Monday, June 1, 2009

Summer Reading List 2009

Mysterious Skin- Scott Heim
The Delivery Man- Joe McGinnis Jr
The Memoirs of a Beautiful Boy- Robert Leleux
The Town that Forgot How to Breathe- Kenneth J. Harvey
The Acts of King Arthur and His Noble Knights- John Steinbeck
The Hunchback of Notre Dame- Victor Hugo
The Heart is Deceitful Above All Things- JT LeRoy
The House of Mirth- Edith Wharton
The Cossacks- Leo Tolstoy

There is something really liberating about going to Borders in 93 degree weather and walking out with $82 worth of books.

I think it is going to be a good summer.

Monday, May 25, 2009

I really like that part in the Julie & Julia trailer when Amy Adams says "I can write a blog. I have thoughts."

Because what is a blog?
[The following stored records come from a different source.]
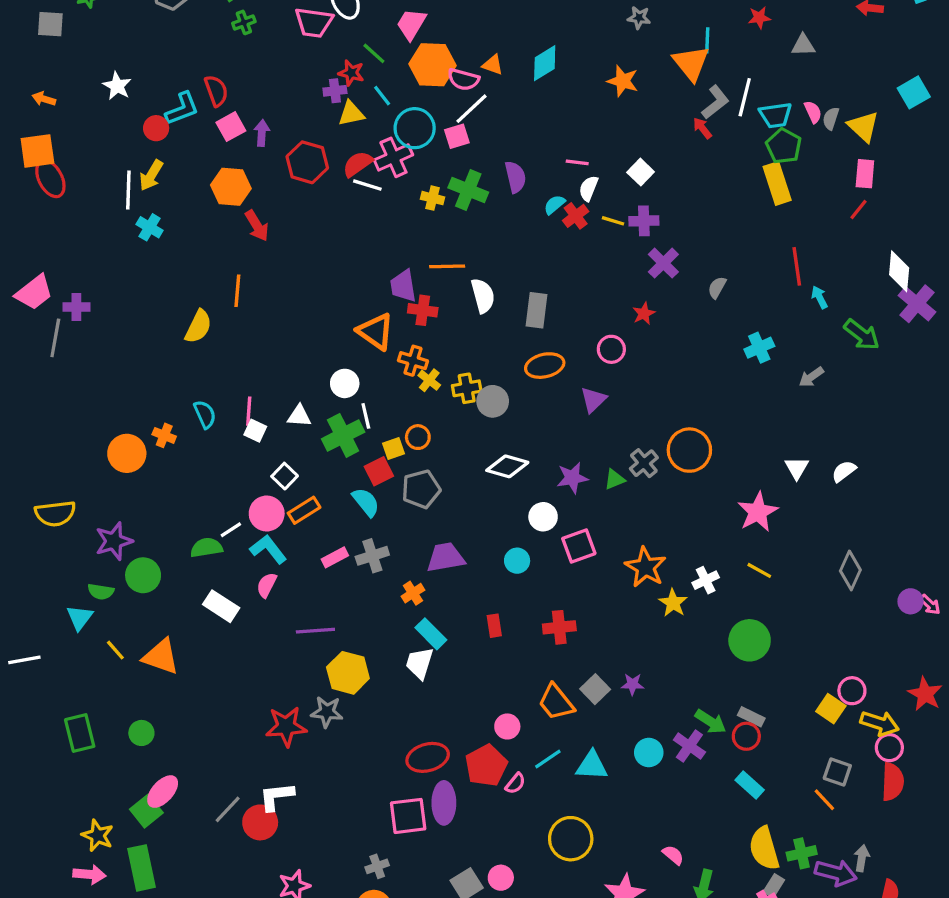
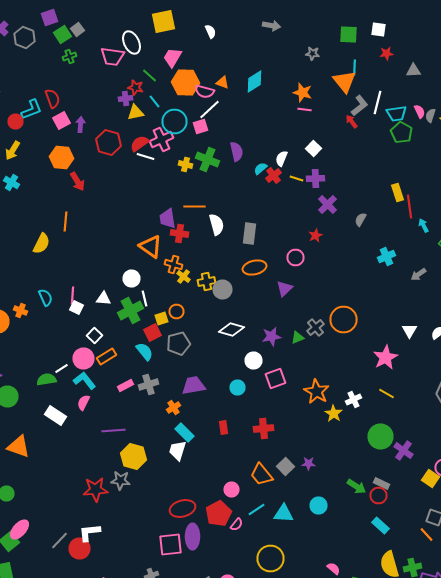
pink line: (577, 162) -> (304, 110), moved
yellow rectangle: (777, 183) -> (398, 192), moved, size x0.7
purple cross: (689, 746) -> (404, 450), moved

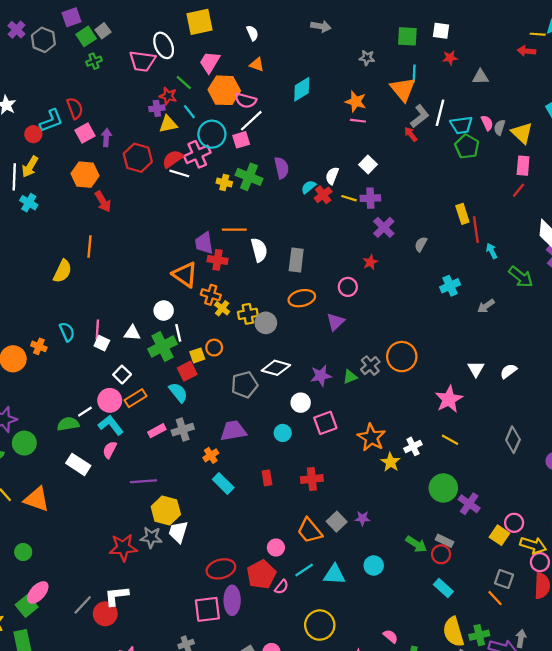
orange triangle: (222, 82) -> (257, 65), moved
gray pentagon: (178, 344) -> (244, 385), moved
white trapezoid: (178, 450) -> (178, 532), moved

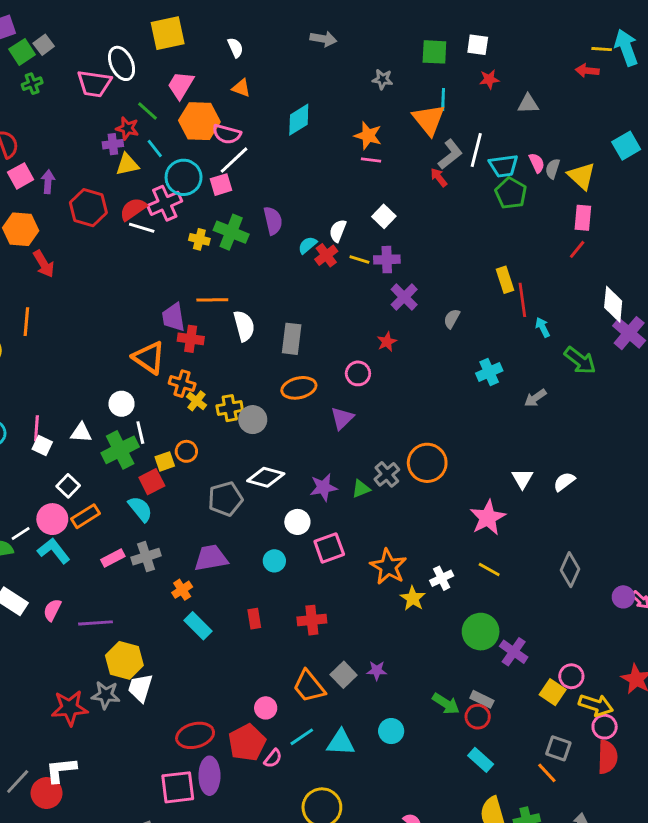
pink semicircle: (110, 450) -> (52, 610), moved

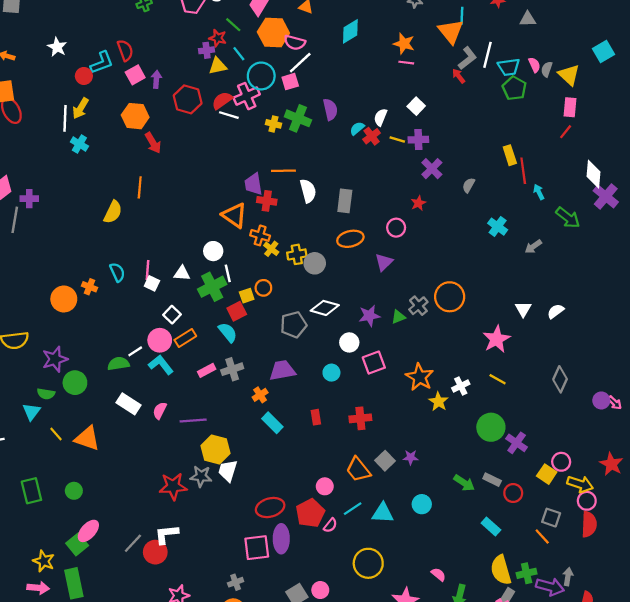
cyan cross: (489, 372) -> (498, 227), turned -30
red circle: (478, 717) -> (513, 493), moved

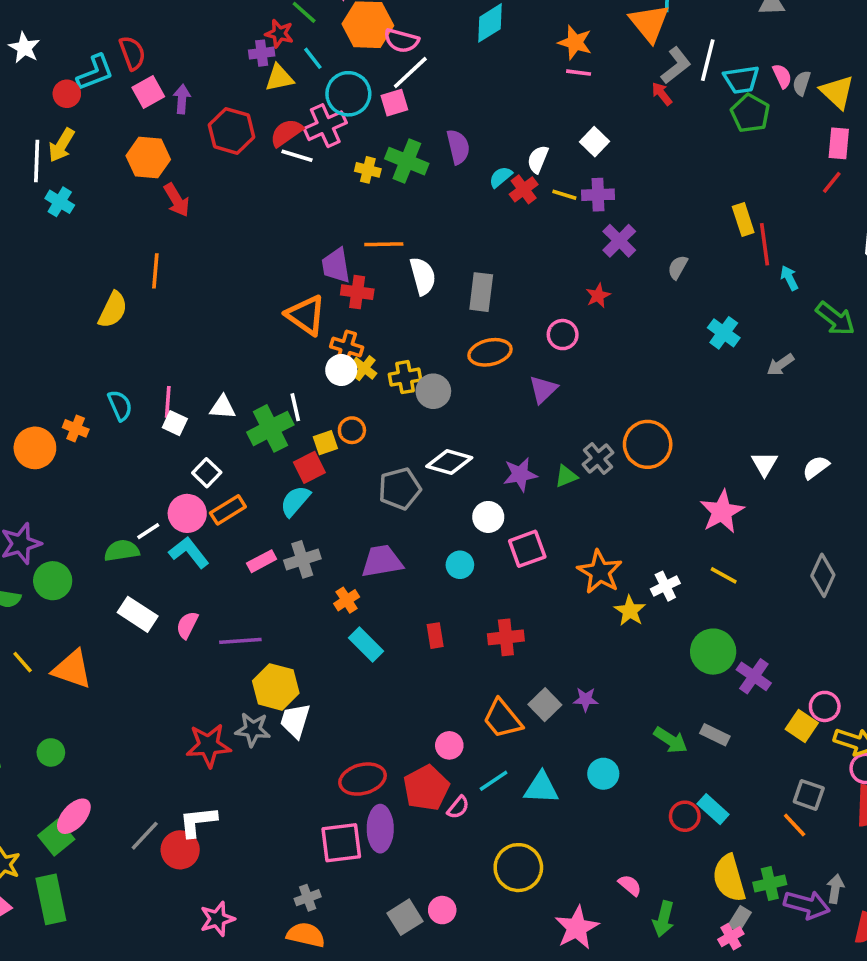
white circle: (213, 251) -> (341, 370), moved
cyan semicircle: (228, 332) -> (295, 501), turned -100
red circle: (513, 493) -> (685, 816), moved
I feel like it's become so taken-for-granted, and become so normal. Or at least, pretty commonplace. Very few people raise an eyebrow at the word blog, or at least don't bother to ask.

I think they've also become sort of a cherished idea. There's this idea that they're exciting, very of-the-moment, a potential gold mine of inspiration, of words and ideas. You hear about people "buying" someone's blog, or modeling their life after a blog they read. Forming group blogs, online book clubs, things like that.

To me, it's weird, and probably overblown.

Blogs aren't really anything. At least not anything new. They're just a bunch of thoughts, a bunch of words, only instead of scribbling them on paper, instead of them bleeding through margins, they're organized in font on a screen. Instead of being kept secret, or at least revered, they're accessible to anyone. We're such a vulnerable generation, and we're spread very thin. Nothing is really kept to one's self. They're a bunch of thoughts and ramblings all competeting with each other for attention. Every person's individual thoughts are crammed up against one another, in a battle to overcome anonymity.

Not that there's anything wrong with it. It's normal to want to think, to want to write. It's normal to want your life to make sense. A blog is just the newest form of a timeless idea, and it's just another example of our naked generation.